As always in Mathematics, they constitute available tools, which you may take advantage of, whenever the context requires them. It is to be highlighted that they are also unique to each distribution, in such a way they serve as a criterion allowing us to distinguish/recognize the distributions behind a random variable.

Nonetheless, their main purpose is very down-to-earth in the end : they permit to simplify some computations. For example, you have already computed moments of a random variable most certainly, the computations are more or less lengthy when dealing with mean or variance, but they can complexify for higher moments. That is why the probability generating function provides a quicker way to compute them through differentiation, because all the moments are contained and calculated once for all inside the said function, in a way.

Another well-known example is given by linear combinations of random variables. In that case, the probability mass/density function will be the ($n$-fold) convolution product of the individual probability functions, which may turn out to be quite hard to handle. However, thanks to the convolution theorems associated to Fourier/Laplace/Mellin transforms, the linear combination is described simply by the usual product of their characteristic / moment generating / probability generating function respectively. For example, the probability generating function of $X = \lambda_1X_1 + \ldots + \lambda_nX_n$, with $X_1,\ldots,X_n$ independent, is given by $G_X(z) = G_{X_1}\left(z^{\lambda_1}\right) \cdots G_{X_n}\left(z^{\lambda_n}\right)$. When the number of random variables is itself a random variable $N$ (cf. compound processes) and the $X_i \sim X$ are iid, we have even : $G_{X_1+\ldots+X_N}(z) = G_N(G_X(z))$.

Finally, it is to be noted that some distributions involve so nasty expressions that they are even devoid of a closed-form probability mass/density function; in consequence, the characteristic/generating function is the only way to describe them.

Answer 2

I'd say the importance of the PGF boils down to two things.
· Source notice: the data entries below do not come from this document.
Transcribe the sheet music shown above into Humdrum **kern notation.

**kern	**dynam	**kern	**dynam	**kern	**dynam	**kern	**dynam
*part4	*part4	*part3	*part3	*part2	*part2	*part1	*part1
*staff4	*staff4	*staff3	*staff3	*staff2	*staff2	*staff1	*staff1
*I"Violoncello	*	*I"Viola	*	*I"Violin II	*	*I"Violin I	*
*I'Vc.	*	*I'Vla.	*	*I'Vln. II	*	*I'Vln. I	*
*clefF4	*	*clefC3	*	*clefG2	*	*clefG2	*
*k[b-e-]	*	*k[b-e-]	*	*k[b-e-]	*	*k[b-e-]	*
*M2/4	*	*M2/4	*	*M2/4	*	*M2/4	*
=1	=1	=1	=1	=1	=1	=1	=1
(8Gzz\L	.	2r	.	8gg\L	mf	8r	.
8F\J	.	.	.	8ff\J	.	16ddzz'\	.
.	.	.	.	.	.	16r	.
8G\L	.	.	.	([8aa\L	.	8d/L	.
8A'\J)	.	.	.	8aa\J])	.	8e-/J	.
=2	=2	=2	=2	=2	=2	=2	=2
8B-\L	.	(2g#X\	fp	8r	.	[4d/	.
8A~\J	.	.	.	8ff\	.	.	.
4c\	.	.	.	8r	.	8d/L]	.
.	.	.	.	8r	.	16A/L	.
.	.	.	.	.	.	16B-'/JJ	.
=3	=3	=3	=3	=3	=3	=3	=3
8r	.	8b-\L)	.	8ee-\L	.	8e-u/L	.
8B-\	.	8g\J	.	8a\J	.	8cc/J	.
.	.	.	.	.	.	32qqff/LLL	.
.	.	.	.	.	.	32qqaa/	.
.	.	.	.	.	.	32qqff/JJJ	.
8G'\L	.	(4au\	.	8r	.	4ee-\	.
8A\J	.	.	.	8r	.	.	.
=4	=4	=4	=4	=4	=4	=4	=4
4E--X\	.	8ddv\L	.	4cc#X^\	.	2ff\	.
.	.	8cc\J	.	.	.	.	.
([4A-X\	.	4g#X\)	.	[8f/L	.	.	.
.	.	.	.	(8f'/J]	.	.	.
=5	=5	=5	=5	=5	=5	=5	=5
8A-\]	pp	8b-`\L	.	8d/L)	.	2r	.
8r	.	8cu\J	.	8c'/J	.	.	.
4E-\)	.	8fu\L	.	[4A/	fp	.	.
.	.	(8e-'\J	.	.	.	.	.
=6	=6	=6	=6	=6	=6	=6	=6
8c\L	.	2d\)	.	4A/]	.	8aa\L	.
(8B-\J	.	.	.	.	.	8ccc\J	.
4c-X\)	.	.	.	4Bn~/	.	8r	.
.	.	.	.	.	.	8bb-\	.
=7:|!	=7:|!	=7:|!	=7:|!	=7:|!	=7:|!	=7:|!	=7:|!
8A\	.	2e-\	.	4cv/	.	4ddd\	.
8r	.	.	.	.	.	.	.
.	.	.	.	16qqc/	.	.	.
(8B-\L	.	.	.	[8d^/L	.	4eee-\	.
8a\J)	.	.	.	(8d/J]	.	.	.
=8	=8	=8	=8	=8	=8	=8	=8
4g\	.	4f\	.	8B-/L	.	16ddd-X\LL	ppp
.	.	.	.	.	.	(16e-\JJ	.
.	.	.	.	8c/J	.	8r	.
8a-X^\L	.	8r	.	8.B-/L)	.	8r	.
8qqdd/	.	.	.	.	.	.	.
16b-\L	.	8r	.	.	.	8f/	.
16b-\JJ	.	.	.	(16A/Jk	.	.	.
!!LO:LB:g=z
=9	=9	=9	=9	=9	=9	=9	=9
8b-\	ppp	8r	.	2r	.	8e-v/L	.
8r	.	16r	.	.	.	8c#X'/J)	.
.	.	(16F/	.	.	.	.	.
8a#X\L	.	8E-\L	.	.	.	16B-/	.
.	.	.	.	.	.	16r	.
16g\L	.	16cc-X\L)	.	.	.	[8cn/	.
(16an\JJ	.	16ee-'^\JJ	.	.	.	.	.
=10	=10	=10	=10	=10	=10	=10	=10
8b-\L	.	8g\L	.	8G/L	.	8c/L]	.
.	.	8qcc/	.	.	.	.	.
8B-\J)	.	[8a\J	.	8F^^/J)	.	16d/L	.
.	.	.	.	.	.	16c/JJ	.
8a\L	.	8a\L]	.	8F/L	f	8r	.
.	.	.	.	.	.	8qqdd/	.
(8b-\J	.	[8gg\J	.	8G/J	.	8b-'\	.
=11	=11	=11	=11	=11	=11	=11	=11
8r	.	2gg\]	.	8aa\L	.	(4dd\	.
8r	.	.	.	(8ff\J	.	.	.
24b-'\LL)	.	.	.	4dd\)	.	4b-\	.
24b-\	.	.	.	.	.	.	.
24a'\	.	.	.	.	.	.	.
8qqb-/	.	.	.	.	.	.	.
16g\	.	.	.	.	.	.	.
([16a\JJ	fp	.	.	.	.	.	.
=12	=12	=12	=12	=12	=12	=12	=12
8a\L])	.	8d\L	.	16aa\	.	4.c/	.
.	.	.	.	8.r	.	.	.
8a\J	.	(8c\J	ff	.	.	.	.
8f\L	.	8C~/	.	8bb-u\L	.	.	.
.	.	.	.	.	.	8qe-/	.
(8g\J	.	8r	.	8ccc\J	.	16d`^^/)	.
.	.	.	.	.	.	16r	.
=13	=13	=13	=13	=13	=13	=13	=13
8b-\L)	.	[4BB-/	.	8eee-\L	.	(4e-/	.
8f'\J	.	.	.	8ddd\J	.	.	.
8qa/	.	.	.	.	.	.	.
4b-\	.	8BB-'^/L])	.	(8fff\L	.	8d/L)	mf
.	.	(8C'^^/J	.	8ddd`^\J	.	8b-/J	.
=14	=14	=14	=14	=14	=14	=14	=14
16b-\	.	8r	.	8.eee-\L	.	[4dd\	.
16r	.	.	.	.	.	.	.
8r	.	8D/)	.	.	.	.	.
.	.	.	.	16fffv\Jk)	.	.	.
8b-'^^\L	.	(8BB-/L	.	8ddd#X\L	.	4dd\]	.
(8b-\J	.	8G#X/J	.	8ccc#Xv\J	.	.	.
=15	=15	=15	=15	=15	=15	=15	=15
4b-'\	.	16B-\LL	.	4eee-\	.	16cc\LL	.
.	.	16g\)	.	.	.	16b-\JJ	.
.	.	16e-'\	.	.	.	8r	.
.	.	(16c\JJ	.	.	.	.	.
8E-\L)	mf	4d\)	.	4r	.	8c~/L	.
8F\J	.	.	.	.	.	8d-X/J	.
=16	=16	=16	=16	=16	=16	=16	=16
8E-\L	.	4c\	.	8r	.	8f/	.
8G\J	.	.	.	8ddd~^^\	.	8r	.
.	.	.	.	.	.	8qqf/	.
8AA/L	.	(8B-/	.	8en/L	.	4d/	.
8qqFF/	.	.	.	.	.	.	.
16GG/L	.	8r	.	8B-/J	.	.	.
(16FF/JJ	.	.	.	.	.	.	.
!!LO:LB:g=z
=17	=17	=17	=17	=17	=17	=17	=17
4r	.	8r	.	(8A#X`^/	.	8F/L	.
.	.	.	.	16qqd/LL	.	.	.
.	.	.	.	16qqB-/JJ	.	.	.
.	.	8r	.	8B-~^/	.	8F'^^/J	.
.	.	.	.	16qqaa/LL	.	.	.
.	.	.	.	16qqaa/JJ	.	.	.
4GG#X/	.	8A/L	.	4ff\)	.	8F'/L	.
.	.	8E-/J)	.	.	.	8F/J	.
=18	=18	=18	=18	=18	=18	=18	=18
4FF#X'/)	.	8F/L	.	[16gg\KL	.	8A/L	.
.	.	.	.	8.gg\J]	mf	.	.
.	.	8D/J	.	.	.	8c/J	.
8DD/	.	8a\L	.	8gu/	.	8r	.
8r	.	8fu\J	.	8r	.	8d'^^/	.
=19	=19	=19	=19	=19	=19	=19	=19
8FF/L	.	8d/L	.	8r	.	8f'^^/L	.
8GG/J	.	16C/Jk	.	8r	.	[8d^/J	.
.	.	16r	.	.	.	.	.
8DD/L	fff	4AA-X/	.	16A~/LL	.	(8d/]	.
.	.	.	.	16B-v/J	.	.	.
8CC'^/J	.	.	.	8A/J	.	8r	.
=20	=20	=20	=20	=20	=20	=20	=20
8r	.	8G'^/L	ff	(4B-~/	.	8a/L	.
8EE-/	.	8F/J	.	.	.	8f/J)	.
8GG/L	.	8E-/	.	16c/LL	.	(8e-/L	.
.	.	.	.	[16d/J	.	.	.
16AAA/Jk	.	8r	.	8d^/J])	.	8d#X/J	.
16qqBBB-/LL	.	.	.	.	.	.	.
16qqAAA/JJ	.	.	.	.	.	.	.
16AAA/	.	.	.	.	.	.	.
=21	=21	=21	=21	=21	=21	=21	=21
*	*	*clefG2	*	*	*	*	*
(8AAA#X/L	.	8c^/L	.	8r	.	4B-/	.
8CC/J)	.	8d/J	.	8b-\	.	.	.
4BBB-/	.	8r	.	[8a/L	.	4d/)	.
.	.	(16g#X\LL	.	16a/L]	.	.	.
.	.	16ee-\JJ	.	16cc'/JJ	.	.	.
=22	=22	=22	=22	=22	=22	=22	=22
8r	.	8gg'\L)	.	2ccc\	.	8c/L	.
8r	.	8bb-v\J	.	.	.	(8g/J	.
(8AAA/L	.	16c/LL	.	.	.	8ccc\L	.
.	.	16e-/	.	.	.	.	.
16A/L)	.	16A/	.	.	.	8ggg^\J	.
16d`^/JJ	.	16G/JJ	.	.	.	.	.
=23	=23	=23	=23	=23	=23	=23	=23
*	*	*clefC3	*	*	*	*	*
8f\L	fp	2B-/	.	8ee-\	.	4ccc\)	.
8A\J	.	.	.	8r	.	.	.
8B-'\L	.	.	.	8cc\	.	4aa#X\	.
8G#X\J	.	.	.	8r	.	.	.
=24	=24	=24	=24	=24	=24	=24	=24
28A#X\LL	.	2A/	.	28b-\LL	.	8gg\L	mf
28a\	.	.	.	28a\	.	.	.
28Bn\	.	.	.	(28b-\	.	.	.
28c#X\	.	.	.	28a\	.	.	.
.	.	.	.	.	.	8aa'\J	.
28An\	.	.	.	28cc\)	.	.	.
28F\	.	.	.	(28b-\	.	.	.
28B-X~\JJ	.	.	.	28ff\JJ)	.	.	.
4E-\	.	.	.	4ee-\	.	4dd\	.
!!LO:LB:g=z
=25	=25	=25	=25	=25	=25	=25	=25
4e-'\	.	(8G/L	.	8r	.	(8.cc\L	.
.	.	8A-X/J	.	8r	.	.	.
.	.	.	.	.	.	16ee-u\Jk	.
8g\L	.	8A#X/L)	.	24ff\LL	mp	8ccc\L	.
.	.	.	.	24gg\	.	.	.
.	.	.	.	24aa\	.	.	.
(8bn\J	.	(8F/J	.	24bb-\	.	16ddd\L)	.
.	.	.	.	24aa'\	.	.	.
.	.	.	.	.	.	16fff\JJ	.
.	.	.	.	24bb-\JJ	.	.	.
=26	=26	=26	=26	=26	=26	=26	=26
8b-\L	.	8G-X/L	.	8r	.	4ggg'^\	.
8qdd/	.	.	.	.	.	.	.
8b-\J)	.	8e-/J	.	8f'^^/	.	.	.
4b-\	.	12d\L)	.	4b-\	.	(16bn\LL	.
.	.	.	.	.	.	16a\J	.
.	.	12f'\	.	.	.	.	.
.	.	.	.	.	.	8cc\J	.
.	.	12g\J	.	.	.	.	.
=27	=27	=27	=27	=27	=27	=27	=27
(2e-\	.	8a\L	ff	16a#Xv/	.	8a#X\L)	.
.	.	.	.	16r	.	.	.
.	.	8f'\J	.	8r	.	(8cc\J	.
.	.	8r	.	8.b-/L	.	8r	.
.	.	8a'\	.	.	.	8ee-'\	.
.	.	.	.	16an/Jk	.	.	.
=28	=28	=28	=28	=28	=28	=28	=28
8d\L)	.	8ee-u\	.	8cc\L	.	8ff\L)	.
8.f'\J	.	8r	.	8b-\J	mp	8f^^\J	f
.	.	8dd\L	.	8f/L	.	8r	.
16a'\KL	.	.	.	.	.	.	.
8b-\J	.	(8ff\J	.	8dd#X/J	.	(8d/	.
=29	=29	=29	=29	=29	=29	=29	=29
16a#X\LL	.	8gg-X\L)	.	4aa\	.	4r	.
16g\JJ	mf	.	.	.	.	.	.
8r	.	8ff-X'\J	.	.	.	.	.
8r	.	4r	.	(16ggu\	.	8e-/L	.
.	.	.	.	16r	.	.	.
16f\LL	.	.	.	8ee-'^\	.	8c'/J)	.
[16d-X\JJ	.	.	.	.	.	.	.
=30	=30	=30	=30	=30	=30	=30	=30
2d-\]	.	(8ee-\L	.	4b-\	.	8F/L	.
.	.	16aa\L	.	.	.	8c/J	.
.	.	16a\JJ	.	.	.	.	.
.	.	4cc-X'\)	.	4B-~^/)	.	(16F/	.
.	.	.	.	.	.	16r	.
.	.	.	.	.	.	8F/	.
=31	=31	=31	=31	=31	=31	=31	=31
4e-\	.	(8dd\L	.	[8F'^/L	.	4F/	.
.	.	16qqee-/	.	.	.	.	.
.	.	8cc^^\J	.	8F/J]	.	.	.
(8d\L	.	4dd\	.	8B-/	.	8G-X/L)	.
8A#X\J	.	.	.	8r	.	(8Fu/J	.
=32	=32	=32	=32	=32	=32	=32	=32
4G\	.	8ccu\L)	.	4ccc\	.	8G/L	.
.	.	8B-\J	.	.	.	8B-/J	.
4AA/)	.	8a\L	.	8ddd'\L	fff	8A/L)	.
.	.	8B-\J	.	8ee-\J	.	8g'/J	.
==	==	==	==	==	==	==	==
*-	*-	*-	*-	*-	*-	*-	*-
1. Some formulas are simpler to write with the PGF than other transforms.
2. The PGF of a nonnegative integer random variable has a nice probabilistic interpretation.

Here's a bit more about each.

Nicer formulas

Let $N$ be a nonnegative integer random variable, let $X_1, X_2, \dots \sim X $ be i.i.d. random variables (not necessarily integers), and let $S = \sum_{i=1}^N X_i$. Then $$ G_S(z) = G_N(G_X(z)). $$

If we let $M_X(\theta) = G_X(e^\theta)$ be the MGF, then we also have $$ M_S(\theta) = G_N(M_X(\theta)). $$ Notice that we still have a $G_N$. If we wanted to use $M_N$, we'd get the slightly messier $$ M_S(\theta) = M_N(\log M_X(\theta)). $$

Probabilistic interpretation

Again let $N$ be a nonnegative integer random variable. Suppose also that $z\in [0, 1]$. Then $G_N(z)$ is the probability that a weighted coin with heads probability $z$—call this a $z$-coin—will come up heads when flipped $N$ times.

This intuition lets one quickly compute some PGFs. For instance, suppose $N \sim \operatorname{Geometric}(p)$ (with support $1, 2, 3, \dots$), i.e. $N$ is the number of flips of a $p$-coin until a heads occurs. Then we can compute $G_N(z)$ by thinking about flipping a $z$-coin before each $p$-coin.

• If the $z$-coin is tails, then we know that no matter how big $N$ is, we'll have at least one $z$-coin tails. So let's stop flipping and call this stopping with failure.
• If the $z$-coin is heads, then flip the next $p$-coin.
  • If the $p$-coin is tails, then we move on to the next flip. Call this continuing.
  • If the $p$-coin is heads, then we've done $N$ total $p$-coin flips, and each had an accompanying $z$-coin heads. Call this stopping with success.

The process will eventually stop, and $G_N(z)$ is the probability of eventually stopping with success. But this is the same as an individual round stopping with success given that it didn't continue, so $$ G_N(z) = \frac{p z}{1 - (1-p) z}. $$

Exercise. Explain the $G_S(z) = G_N(G_X(z))$ formula using the $z$-coin intuition. (You can assume $z\in [0, 1]$ and that $X$ is nonnegative integer.)